3. PHLS AIDS & STD Centre at the Communicable Disease Surveillance Centre & Collaborators. Occupational transmission of HIV. December 1999.
4. Grob PM, Cao Y, Muchmore E, et al. Prophylaxis against HIV-1 infection in chimpanzees by nevirapine, a nonnucleoside inhibitor of reverse transcriptase. Nature Med 1997;3:665-70.
5. Tsai CC, Follis KE, Sabo A, et al. Prevention of SIV infection in macaques by (R)-9-(2-phosphononylmethoxypropyl)adenine. Science 1995;270:1197-9.
6. Cardo DM, Culver DH, Ciesielski CA, et al. A case-control study of HIV seroconversion in health-care workers after percutaneous exposure. N Engl J Med 1997;337:1485-90.

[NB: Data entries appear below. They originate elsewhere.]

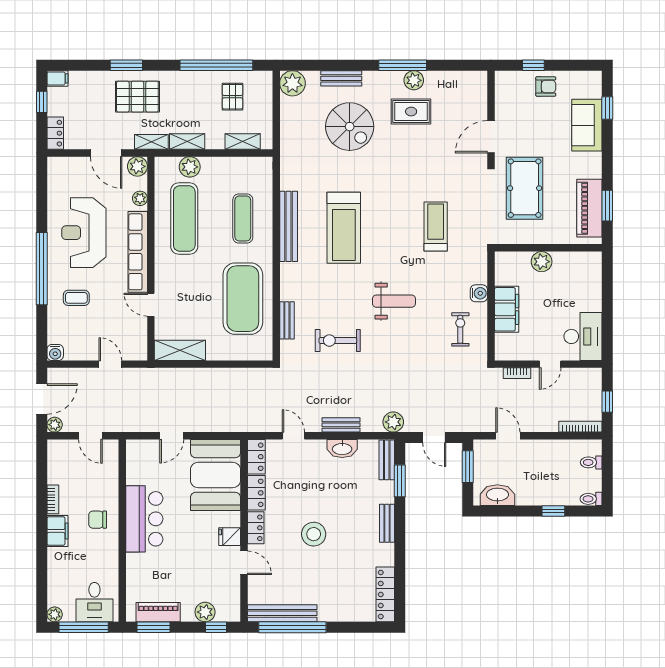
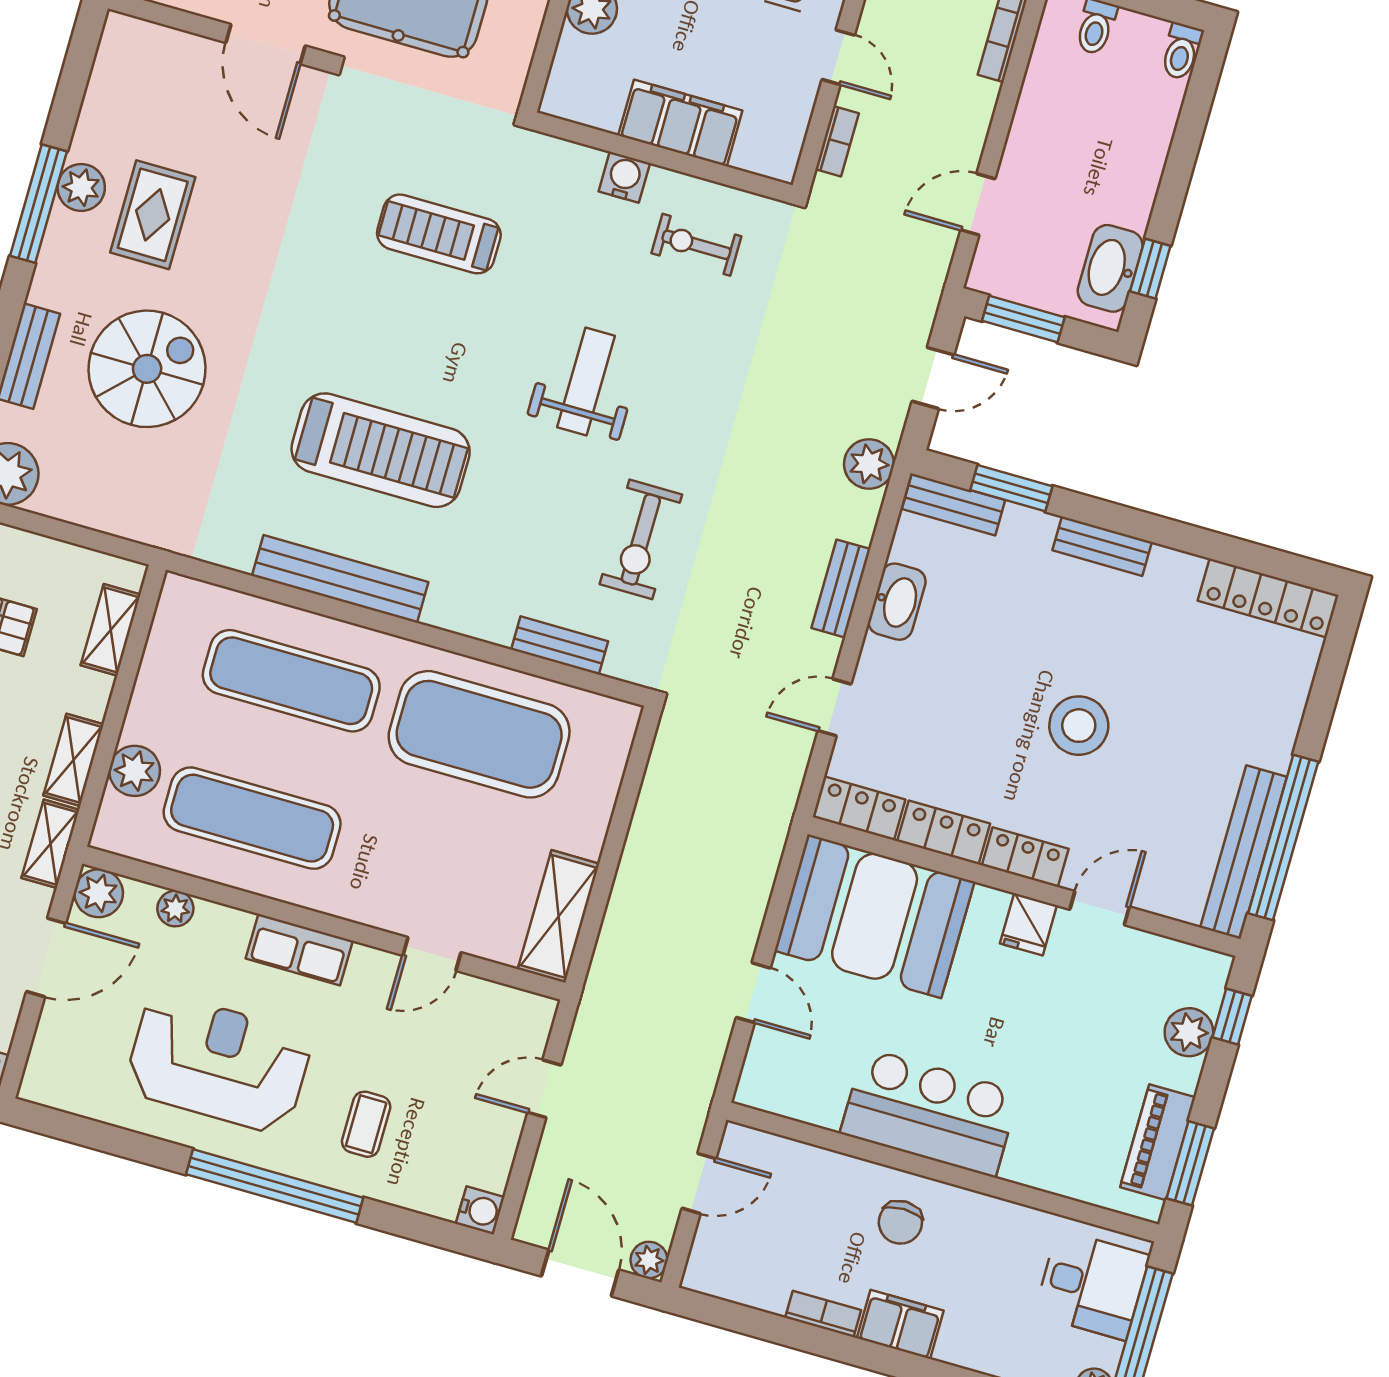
exercise mat: (243, 218) -> (291, 681), width x1.36, depth x1.45
reception desk: (84, 233) -> (218, 1063), turned 180
row of seats: (138, 252) -> (299, 950), width x0.50
window: (553, 511) -> (1150, 269), moved

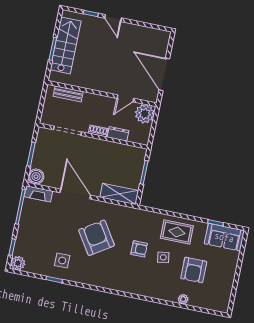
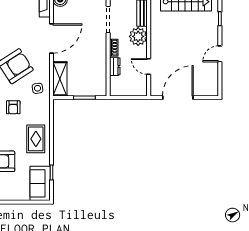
door: (113, 18) -> (220, 54), moved
plant: (145, 114) -> (138, 36), moved
side table: (163, 257) -> (38, 88), moved

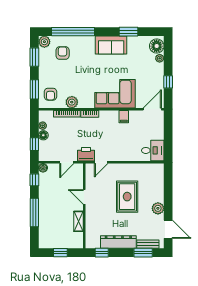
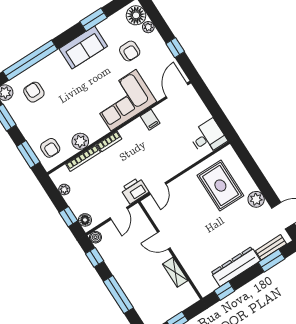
armchair: (139, 66) -> (130, 51), added
floor lamp: (43, 135) -> (85, 220), moved
rug: (127, 197) -> (220, 186), moved

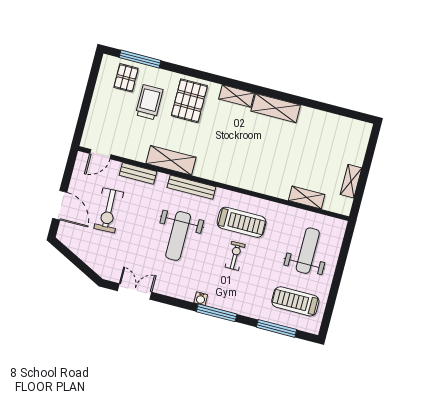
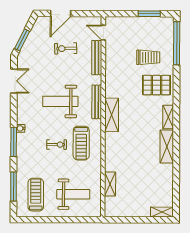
window: (140, 59) -> (177, 43), width x1.46
pallet: (126, 78) -> (161, 37), removed
window: (91, 86) -> (149, 14), added
shelving: (171, 160) -> (112, 115), moved
bench: (138, 173) -> (97, 58), width x1.36
shelving: (351, 181) -> (162, 212), moved
exercise bike: (109, 210) -> (66, 48), width x0.73, depth x0.72
window: (82, 266) -> (22, 40), added

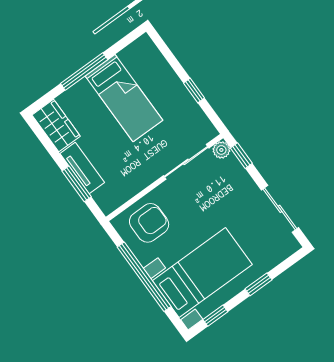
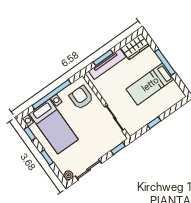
plant: (221, 150) -> (68, 175), moved
tv unit: (82, 168) -> (107, 64), width x1.41
armchair: (149, 223) -> (81, 97), turned 180

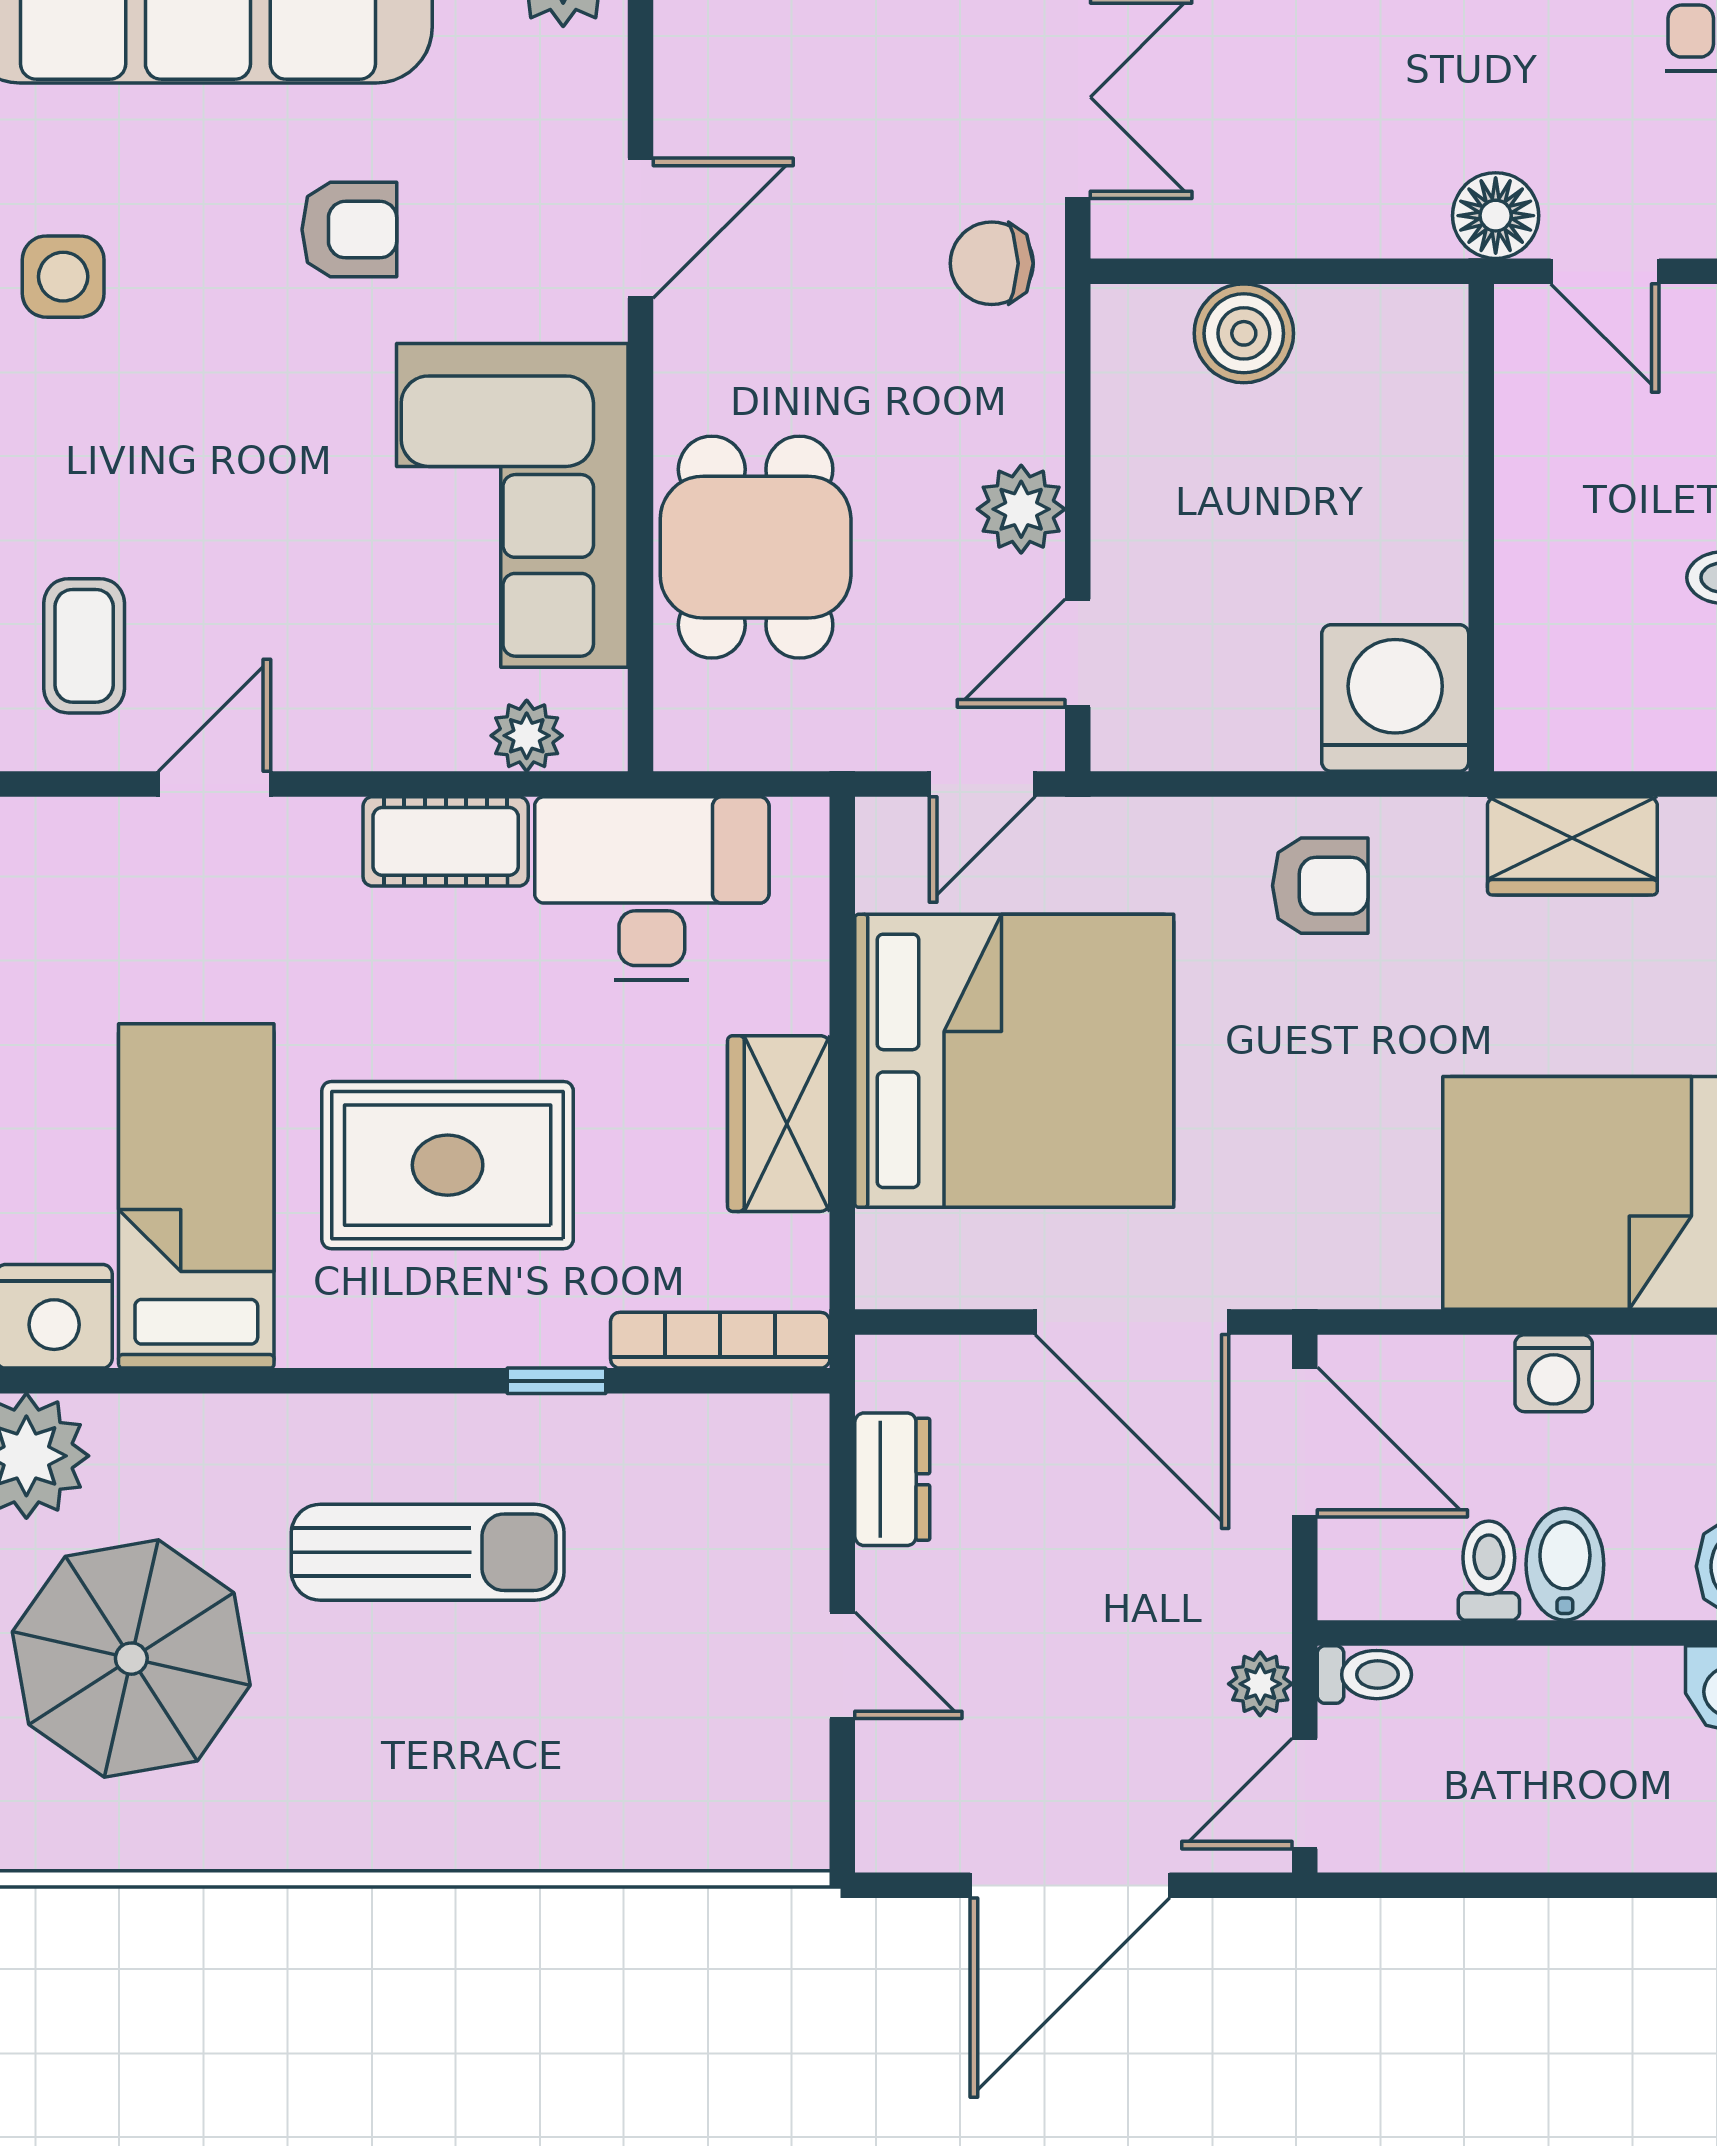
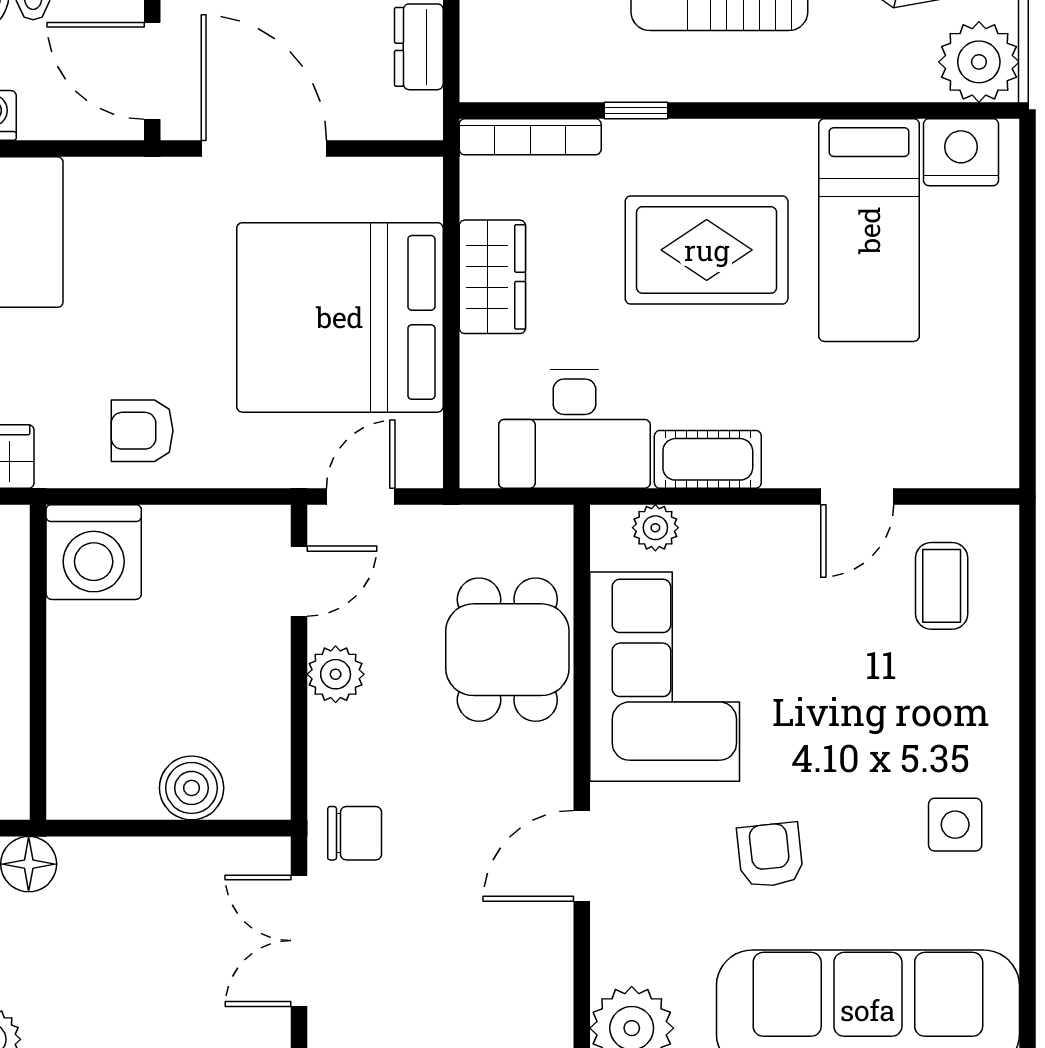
armchair: (349, 230) -> (770, 855), turned 84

7. US CDC. Updated US Public health service guidelines for the management of occupational exposures to HBV, HCV, and HIV and recommendations for post exposure prophylaxis. MMWR 2001;50(RR-11):1-52.
8. Uridzon R, Gallagher K, Ciesielski C, et al. Simultaneous transmission of human immunodeficiency virus and hepatitis C virus from a needle-stick injury. N Eng J Med 1997;336:919-22.
9. US CDC. Public health service guidelines for the management of health care worker exposures to HIV and recommendations for post exposure prophylaxis. MMWR 1998;47(RR-7):1-33.
10. UK Health Department. HIV post-exposure prophylaxis: guidance from the UK Chief Medical Officers Expert Advisory Group on AIDS. July 2000.
11. US CDC. Serious adverse events attributed to nevirapine regimens for postexposure prophylaxis after HIV exposures – Worldwide, 1997-2000. MMWR 2001;49:1153-6.
12. NaSH Surveillance Group. Experience of health care workers taking antiretroviral agents as postexposure prophylaxis for occupational exposure to HIV. [Abstract 489] National HIV Prevention Conference, 1999.
13. Parin JM, Murphy M, Anderson J, et al. Tolerability and side-effects of post-exposure prophylaxis for HIV infection. Lancet 2000;355:722-3.